• **Source excerpt**
▼▼▼

Incident Management Analytics
Overview
Incident Management Analytics is a queryable data source for aggregated incident statistics. You can query these analytics in a variety of graph widgets in both Dashboards and Notebooks to analyze the history of your incident response over time. To give you a starting point, Datadog provides an Incident Management Overview Dashboard template and Notebook template that you can clone and customize as necessary.
The following widgets support Incident Management Analytics:
- Timeseries
- Top List
- Query Value
Measures
Datadog provides the following aggregated measures out of the box for forming analytics queries:
- Count (*)
- Customer Impact Duration
- Status Active Duration (amount of time the incident was in
Active
status) - Status Stable Duration (amount of time the incident was in
Stable
status) - Time to Repair (customer impact end timestamp - incident creation timestamp)
- Time to Resolve (resolved timestamp - created timestamp)

▲▲▲

• **Collected material**
▼▼▼

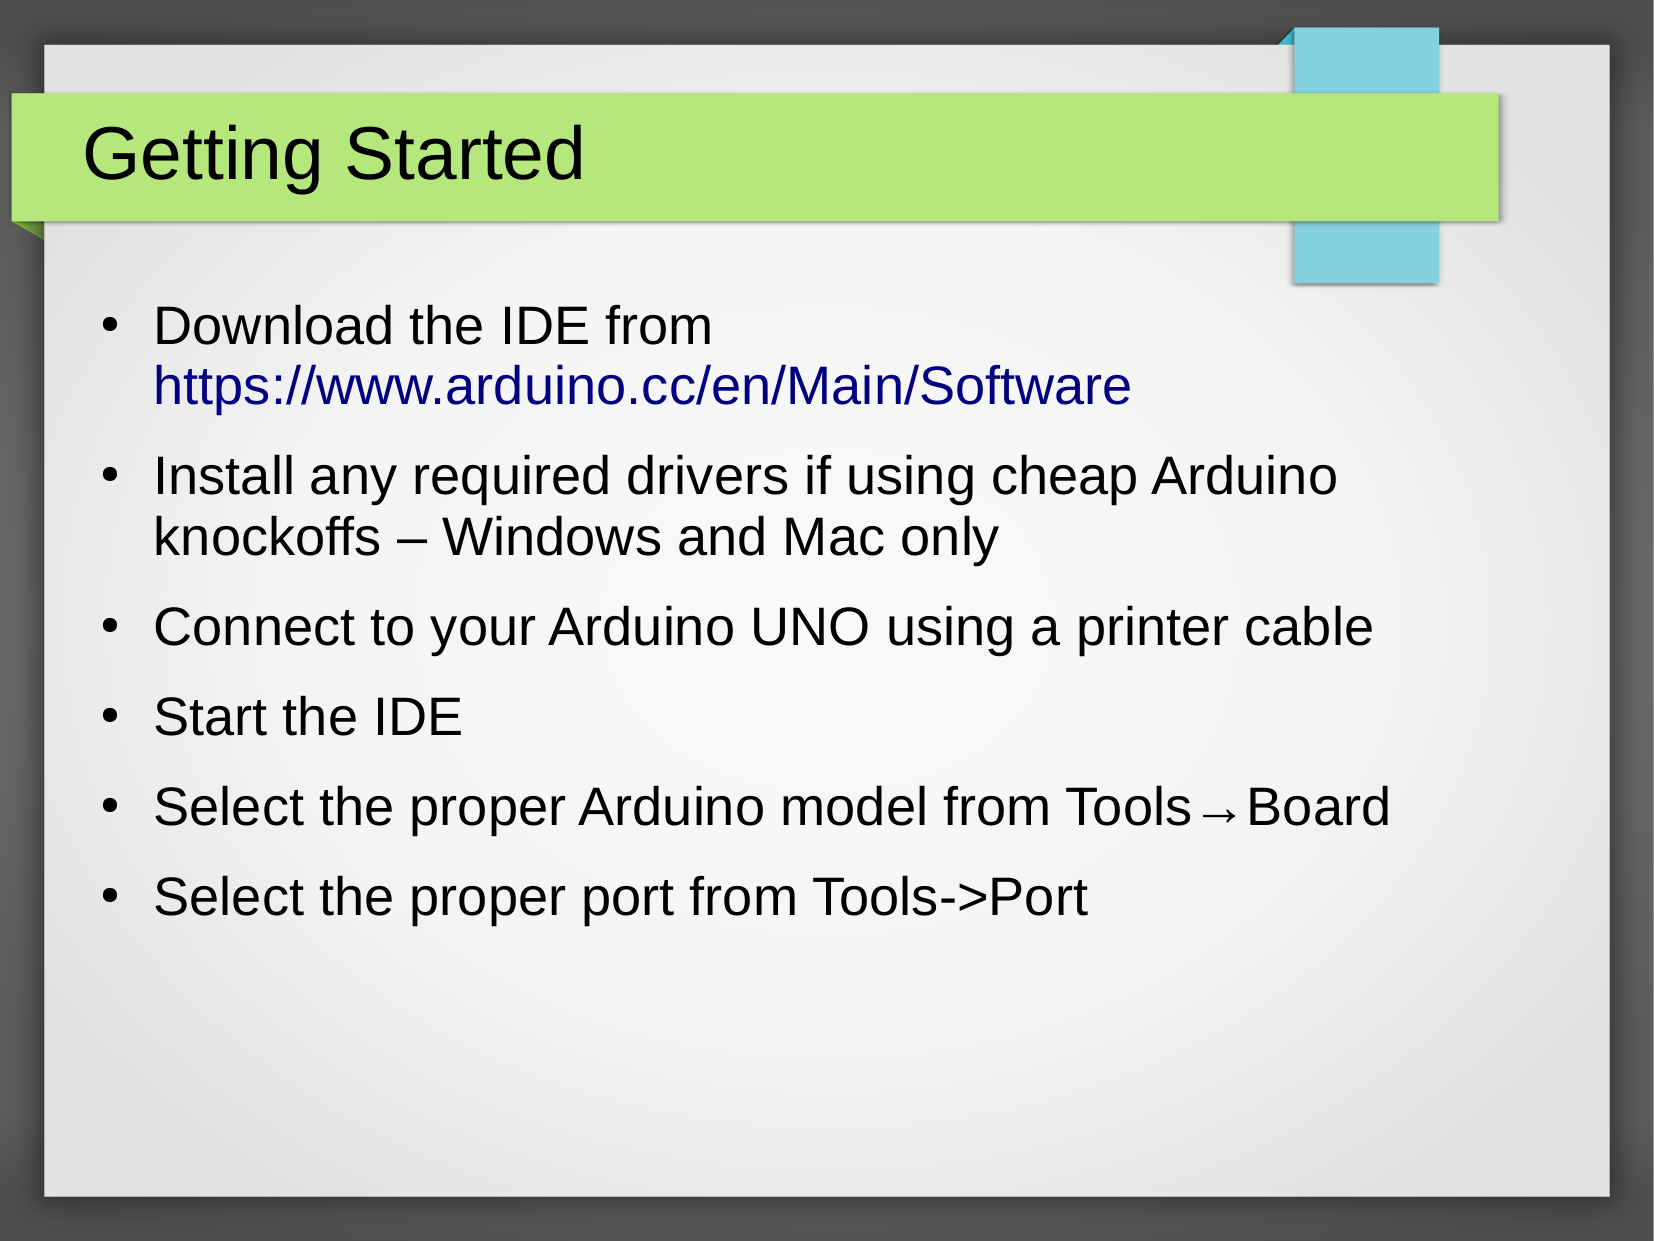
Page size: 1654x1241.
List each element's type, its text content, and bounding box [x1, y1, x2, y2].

▲▲▲

• **Problem to solve**
Answer these questions from the Incident Management Analytics text:
(a) Which widgets support Incident Management Analytics?
(b) What templates does Datadog provide as a starting point?
(c) How is Time to Resolve calculated?

• **Solution to the exercise**
(a) Timeseries, Top List and Query Value.
(b) An Incident Management Overview Dashboard template and a Notebook template, which you can clone and customize.
(c) Resolved timestamp minus created timestamp.